Federal funds also are limited by state and local policies for which benefits may outweigh the loss of funding. California's share of the Special Education-Grants to States (Special Education) grant, for example, is less than would be expected given its number of children because of assessment practices and rigorous screening of children being considered for special education services. Also, California's federal funding for the In-Home Supportive Services program is less than it could be because the State of California (State) pays legally responsible relatives to be caregivers, a type of activity that is ineligible for federal reimbursement.
In other cases, the State could increase its federal funding, but would have to spend more state dollars to do so. Some federal dollars have been lost because departments could not obtain the required state matching funds. For example, the Department of Health Services (Health Services) lost federal funds for a component of the Medical Assistance program due to the lack of matching funds. Other federal money has been lost because according to some state agencies they have lacked the staff to apply for or administer the federal programs. In addition, local agencies could risk losing federal funds because of a drop in state funding for transportation projects.
The State has not complied with some program guidelines, resulting in other losses of federal funds over the last three years. In addition, departments sometimes lose federal funds by failing to obligate the funds within a grant's period of availability. The largest such loss was about $1.45 billion lost to California's State Children's Health Insurance Program because of a slow start-up of the program. Since 1998, California also has paid penalties to the federal government for failing to implement a statewide child support automation system. Finally, the statewide hiring freeze has limited agencies from spending available federal funds on grants staff, and a pending budget cut of 10 percent in personnel costs may further limit federal funds for staff.

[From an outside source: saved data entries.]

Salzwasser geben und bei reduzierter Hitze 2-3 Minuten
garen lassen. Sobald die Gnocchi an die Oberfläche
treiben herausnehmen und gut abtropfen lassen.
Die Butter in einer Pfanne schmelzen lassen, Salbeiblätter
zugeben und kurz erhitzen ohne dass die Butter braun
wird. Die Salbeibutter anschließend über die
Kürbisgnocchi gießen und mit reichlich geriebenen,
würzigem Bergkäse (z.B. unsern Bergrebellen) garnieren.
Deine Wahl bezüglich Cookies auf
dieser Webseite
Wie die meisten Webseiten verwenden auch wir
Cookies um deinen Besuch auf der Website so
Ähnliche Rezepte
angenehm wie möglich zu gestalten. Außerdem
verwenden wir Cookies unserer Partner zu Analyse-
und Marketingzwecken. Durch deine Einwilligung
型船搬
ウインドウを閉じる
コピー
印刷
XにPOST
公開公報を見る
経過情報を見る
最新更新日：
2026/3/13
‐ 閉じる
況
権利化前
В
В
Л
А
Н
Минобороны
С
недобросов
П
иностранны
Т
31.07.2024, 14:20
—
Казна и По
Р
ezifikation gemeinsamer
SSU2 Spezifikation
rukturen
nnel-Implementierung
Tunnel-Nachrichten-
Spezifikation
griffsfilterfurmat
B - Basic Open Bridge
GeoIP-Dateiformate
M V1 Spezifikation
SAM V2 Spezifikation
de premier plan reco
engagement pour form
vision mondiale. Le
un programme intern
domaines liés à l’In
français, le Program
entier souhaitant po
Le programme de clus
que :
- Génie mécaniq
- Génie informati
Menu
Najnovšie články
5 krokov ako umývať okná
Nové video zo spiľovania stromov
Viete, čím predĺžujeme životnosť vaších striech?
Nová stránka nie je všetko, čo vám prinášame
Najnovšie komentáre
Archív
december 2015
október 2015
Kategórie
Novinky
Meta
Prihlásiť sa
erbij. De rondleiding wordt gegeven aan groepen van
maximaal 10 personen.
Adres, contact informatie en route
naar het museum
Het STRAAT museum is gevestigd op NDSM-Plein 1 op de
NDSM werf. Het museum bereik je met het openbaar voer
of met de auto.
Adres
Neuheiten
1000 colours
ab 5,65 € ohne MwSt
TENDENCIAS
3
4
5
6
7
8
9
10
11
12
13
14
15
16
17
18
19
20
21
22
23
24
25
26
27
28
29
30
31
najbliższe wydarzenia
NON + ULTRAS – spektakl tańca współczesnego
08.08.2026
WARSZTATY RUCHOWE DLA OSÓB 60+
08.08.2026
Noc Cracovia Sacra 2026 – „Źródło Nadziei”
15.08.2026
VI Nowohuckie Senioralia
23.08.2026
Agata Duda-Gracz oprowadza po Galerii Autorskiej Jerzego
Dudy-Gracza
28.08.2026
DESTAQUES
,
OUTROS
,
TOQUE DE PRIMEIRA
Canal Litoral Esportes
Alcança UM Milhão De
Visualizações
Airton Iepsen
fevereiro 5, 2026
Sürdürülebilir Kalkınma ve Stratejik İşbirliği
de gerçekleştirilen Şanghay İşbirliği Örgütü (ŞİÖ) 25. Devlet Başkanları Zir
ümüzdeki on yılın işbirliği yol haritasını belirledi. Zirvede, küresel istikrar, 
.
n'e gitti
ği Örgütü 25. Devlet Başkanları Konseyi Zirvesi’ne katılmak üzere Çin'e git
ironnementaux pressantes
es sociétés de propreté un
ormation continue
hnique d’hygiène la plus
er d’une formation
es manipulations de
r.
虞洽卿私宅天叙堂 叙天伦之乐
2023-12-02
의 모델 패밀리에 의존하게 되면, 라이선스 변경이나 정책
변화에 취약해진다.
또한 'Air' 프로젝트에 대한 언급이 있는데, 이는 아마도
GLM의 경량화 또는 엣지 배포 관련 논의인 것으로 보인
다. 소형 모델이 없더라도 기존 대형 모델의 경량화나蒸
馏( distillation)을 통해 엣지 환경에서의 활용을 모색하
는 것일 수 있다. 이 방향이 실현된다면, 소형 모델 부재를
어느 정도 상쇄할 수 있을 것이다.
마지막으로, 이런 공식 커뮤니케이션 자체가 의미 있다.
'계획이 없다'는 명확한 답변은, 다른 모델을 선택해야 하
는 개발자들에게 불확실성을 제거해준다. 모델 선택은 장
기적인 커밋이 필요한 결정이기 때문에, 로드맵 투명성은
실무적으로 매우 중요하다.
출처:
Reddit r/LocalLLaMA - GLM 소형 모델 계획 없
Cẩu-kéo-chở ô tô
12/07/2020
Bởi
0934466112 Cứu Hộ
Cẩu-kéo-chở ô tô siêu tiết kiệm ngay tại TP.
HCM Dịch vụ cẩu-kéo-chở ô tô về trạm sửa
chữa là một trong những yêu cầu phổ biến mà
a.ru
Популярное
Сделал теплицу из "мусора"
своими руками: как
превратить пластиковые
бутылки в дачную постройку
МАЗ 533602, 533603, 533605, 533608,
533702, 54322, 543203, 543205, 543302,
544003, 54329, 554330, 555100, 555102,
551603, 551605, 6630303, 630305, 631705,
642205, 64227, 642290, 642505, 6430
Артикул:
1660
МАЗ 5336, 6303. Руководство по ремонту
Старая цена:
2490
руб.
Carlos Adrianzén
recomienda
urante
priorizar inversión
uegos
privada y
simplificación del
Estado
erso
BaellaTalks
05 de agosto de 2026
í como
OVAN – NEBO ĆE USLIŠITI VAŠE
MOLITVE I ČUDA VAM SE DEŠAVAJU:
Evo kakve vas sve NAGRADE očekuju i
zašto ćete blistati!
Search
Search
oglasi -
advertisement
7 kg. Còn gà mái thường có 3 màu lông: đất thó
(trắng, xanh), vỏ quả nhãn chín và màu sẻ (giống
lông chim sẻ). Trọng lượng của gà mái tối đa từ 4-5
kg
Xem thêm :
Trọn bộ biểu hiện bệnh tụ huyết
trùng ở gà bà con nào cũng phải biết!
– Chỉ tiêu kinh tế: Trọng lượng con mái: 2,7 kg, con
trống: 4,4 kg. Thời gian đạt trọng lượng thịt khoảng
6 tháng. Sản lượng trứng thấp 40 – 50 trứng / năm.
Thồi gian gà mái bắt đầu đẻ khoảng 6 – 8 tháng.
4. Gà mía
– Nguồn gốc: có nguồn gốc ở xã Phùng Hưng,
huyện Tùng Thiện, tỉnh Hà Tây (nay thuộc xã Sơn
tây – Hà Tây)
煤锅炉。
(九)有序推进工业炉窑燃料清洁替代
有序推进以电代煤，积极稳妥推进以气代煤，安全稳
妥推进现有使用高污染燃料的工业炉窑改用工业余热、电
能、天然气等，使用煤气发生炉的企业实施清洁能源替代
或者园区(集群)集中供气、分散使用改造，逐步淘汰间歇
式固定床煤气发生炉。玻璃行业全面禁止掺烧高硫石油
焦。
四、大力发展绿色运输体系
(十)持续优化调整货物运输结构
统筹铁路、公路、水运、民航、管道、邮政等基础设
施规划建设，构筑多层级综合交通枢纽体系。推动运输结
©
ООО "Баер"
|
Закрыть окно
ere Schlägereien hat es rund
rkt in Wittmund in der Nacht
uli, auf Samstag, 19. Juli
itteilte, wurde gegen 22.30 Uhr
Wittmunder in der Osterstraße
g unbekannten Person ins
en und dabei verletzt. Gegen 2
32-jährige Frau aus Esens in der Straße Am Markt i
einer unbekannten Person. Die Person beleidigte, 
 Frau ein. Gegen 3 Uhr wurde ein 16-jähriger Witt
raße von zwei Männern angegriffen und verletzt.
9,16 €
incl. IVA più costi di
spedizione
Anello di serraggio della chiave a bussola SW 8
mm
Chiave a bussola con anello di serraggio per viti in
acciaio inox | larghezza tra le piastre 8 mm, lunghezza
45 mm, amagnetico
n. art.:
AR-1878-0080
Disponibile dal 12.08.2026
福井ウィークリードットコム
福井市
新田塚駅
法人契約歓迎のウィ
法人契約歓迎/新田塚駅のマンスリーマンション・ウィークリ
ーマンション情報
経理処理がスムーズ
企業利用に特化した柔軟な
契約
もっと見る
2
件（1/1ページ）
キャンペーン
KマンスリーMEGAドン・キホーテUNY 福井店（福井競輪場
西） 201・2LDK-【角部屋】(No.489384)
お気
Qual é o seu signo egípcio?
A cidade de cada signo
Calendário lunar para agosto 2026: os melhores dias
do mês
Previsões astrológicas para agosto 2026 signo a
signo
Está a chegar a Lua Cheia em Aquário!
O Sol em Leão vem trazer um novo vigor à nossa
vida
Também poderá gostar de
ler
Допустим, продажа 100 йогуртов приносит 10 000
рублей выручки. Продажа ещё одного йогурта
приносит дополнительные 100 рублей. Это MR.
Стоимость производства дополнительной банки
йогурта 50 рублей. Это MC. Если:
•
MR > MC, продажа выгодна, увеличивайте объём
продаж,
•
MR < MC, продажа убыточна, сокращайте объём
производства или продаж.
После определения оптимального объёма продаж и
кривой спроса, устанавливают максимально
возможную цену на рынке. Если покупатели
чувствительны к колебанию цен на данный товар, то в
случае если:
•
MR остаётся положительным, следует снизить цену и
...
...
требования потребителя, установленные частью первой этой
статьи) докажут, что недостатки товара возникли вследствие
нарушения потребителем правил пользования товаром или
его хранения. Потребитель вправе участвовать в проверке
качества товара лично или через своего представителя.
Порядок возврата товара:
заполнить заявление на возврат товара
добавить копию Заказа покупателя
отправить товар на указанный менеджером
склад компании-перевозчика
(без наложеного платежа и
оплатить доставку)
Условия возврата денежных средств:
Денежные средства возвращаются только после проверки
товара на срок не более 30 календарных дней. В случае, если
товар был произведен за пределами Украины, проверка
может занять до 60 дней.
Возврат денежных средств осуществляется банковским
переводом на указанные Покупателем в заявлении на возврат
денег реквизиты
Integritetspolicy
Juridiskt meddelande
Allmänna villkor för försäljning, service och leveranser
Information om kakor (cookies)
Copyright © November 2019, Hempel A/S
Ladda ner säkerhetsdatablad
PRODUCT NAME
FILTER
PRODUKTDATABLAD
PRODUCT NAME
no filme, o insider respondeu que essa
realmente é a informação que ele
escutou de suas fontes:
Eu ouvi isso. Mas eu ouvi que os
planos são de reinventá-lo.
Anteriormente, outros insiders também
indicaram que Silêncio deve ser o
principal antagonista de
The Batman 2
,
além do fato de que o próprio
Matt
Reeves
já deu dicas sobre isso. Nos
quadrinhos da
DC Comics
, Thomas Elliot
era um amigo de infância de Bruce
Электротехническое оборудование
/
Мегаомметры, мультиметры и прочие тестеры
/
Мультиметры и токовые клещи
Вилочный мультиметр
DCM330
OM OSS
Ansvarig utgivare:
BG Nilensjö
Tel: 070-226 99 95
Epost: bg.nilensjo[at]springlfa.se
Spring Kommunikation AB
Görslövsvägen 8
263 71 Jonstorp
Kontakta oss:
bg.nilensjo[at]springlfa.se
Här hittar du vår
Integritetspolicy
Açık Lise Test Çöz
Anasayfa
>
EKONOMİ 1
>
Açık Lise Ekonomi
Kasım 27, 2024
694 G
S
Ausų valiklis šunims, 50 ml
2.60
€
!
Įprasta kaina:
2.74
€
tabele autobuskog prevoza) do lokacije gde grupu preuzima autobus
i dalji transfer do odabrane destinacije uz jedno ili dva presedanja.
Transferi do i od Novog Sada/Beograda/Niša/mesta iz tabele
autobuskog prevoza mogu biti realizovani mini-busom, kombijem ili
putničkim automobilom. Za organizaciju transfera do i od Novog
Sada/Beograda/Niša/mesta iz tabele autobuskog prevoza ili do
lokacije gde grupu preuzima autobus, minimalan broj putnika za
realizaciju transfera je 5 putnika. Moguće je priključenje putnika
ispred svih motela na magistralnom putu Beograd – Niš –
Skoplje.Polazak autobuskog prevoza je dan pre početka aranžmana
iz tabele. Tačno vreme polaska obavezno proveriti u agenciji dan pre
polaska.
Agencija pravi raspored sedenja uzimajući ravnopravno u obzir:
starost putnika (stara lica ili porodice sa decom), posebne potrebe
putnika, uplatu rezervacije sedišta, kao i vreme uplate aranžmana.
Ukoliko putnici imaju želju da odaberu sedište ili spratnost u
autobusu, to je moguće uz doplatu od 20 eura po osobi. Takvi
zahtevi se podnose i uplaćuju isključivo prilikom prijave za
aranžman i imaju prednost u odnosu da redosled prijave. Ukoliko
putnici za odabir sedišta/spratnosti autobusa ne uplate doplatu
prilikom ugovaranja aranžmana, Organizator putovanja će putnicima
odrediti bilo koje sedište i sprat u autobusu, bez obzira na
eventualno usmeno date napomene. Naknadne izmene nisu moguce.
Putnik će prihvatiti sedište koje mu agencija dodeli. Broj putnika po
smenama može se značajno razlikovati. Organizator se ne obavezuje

As federal grants are brought up for reauthorization, the Legislature, in conjunction with the California congressional delegation, may wish to petition Congress to revise grant formulas that use out-of-date statistics to determine the share of grants awarded to the states.
The Legislature may wish to ask departments to provide information related to the impact on federal program funding when it considers cuts in General Fund appropriations.
Health Services should continue to work with the Department of Social Services to determine the feasibility of pursuing an Independence Plus waiver that may allow the State to claim federal reimbursement for a portion of the expenditures for caregiver services provided by family members to participants in the In-Home Supportive Services program.
The Department of Finance should ensure that it considers the loss of federal funding before implementing personnel reductions related to departments' 10 percent reduction plans.
The agencies we reviewed generally agreed with the report's findings and recommendations. The California Department of Education chose not to formally respond to the report.